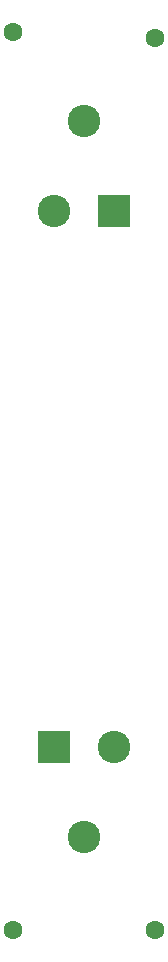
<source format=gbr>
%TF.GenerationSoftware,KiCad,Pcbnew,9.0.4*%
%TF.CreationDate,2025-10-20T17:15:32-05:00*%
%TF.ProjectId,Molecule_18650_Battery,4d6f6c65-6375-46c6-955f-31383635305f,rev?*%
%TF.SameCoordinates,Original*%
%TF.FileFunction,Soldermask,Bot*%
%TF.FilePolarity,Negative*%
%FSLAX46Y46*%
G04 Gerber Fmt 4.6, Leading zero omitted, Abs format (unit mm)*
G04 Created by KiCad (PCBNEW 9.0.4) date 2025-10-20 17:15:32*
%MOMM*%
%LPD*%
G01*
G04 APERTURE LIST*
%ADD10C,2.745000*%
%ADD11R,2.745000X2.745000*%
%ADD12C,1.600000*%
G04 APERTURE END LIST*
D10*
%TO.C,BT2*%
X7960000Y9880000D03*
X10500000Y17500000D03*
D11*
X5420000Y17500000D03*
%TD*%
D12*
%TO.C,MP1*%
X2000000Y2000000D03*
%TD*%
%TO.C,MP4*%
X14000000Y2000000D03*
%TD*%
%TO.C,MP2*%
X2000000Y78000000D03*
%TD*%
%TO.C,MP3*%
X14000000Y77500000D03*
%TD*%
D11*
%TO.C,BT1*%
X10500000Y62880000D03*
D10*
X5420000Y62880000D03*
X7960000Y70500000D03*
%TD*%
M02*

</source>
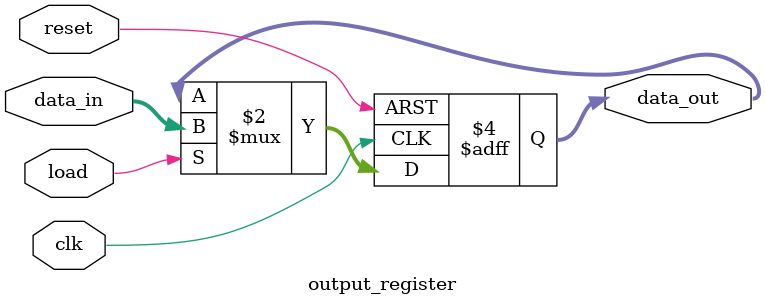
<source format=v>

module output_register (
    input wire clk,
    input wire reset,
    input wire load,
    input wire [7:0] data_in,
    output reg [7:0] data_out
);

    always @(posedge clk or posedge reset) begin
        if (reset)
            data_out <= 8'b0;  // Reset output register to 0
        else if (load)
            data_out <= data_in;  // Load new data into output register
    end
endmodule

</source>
■ ■ ■
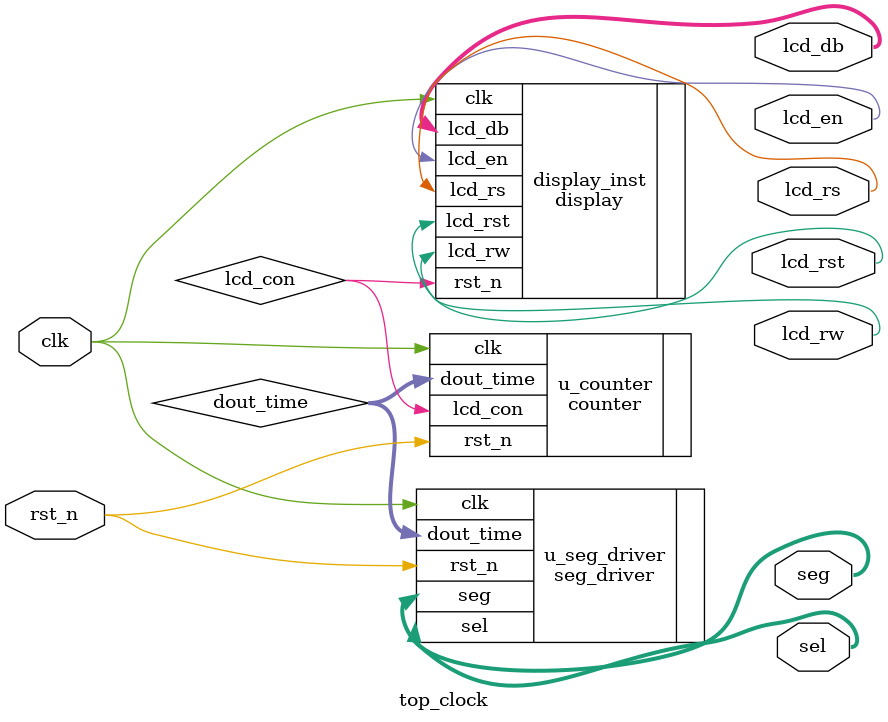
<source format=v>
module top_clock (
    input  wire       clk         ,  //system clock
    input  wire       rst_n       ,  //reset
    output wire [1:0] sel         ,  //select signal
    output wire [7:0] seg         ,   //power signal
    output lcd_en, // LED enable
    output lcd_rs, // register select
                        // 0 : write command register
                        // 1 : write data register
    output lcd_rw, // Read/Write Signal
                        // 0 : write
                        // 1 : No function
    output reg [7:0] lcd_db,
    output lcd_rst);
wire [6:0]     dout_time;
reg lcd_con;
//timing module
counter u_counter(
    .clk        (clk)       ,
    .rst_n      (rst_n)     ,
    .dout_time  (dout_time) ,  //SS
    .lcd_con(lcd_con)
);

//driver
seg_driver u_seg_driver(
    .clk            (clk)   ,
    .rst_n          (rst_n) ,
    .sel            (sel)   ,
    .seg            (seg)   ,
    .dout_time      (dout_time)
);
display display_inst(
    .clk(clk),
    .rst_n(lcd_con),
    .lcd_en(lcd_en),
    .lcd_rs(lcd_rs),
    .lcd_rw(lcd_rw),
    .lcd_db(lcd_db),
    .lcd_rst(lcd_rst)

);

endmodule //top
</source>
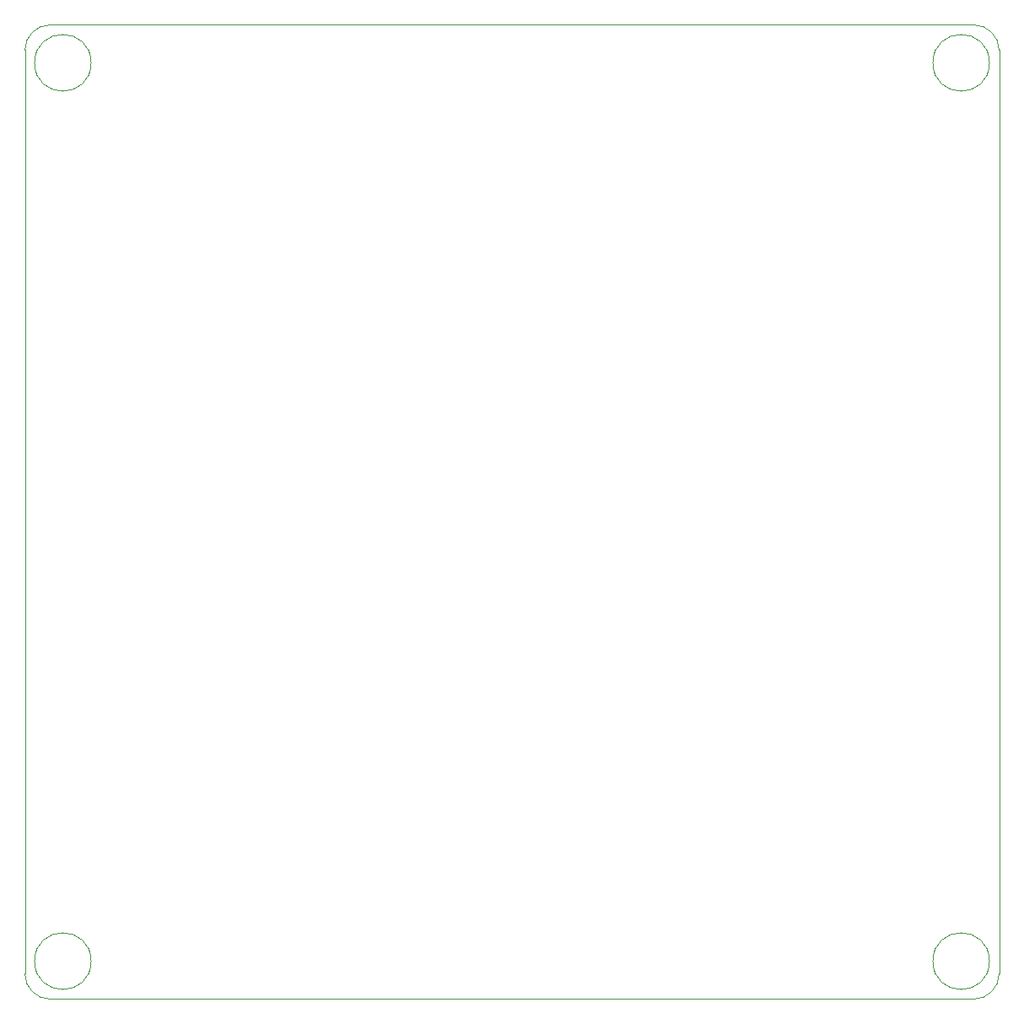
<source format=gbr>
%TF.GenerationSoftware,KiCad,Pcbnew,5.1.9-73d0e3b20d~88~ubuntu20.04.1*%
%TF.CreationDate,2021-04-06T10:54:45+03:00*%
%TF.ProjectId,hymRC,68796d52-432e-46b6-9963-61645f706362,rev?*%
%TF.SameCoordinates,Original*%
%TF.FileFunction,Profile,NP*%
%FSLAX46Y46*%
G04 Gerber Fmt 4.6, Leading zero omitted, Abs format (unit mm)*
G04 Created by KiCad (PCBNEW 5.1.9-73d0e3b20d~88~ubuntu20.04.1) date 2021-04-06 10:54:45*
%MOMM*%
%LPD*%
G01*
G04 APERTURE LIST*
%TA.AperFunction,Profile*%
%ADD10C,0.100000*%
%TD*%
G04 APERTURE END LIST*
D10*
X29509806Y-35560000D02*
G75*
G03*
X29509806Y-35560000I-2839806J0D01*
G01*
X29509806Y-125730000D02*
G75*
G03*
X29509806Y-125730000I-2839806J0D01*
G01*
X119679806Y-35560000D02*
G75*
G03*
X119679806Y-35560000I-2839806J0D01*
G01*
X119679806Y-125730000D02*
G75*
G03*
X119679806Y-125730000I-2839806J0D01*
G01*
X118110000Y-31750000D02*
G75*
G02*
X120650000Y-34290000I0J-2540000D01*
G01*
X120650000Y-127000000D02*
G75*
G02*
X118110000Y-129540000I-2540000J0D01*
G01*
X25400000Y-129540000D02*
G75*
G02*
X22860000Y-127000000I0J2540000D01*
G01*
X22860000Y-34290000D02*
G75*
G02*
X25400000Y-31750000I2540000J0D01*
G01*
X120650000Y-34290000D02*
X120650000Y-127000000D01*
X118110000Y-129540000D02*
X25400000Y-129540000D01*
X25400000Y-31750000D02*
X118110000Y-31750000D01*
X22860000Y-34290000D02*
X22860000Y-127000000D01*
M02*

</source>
■ ■ ■
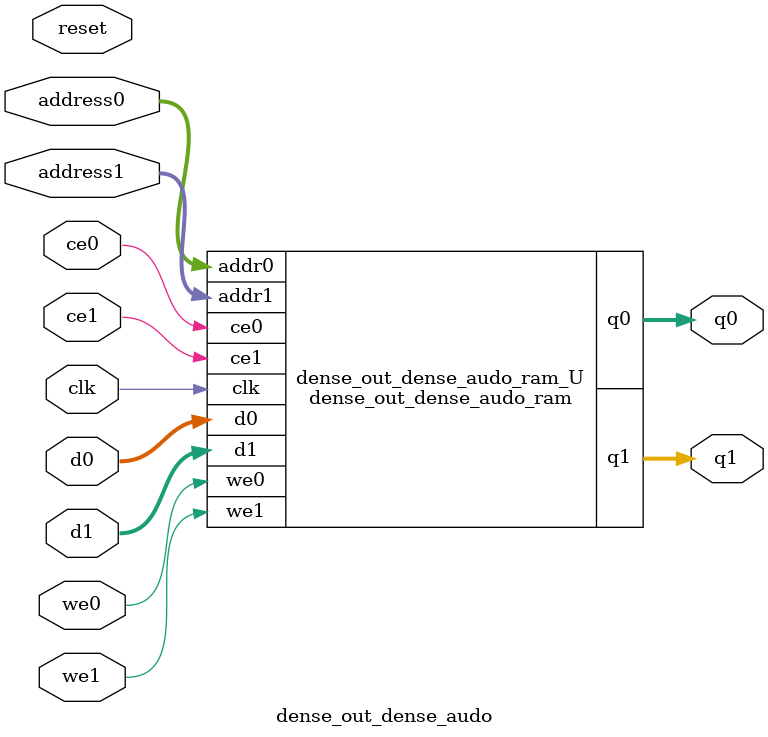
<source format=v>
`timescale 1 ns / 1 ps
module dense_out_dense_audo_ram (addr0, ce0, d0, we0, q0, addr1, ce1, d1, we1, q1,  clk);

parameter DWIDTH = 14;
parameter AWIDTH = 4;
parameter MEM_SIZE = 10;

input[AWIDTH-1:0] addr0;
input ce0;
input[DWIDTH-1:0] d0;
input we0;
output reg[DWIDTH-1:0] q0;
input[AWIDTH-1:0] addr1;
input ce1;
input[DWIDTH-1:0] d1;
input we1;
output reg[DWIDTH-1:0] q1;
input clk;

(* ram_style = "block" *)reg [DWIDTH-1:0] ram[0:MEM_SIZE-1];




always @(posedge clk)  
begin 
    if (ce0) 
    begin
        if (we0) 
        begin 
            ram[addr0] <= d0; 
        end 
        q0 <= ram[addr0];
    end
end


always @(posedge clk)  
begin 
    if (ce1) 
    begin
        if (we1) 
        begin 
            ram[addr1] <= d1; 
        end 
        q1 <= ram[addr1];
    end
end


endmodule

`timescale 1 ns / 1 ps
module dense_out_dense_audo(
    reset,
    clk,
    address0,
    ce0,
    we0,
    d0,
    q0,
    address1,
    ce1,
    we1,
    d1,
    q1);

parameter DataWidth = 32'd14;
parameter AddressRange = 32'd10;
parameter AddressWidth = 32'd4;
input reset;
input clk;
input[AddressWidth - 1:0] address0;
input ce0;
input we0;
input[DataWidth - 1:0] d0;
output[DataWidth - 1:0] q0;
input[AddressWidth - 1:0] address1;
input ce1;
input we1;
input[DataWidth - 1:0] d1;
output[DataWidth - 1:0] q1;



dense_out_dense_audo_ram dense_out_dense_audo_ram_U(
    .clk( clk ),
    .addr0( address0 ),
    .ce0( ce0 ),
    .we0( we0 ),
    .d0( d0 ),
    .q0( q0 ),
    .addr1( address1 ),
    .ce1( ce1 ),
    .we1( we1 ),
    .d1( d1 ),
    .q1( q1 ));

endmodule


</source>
■ ■ ■
Action item ::
Wherever the string "FileFunction" appears in the data above, report the whole line.

Answer box ::
%TF.FileFunction,Soldermask,Bot*%
%TF.FileFunction,Profile,NP*%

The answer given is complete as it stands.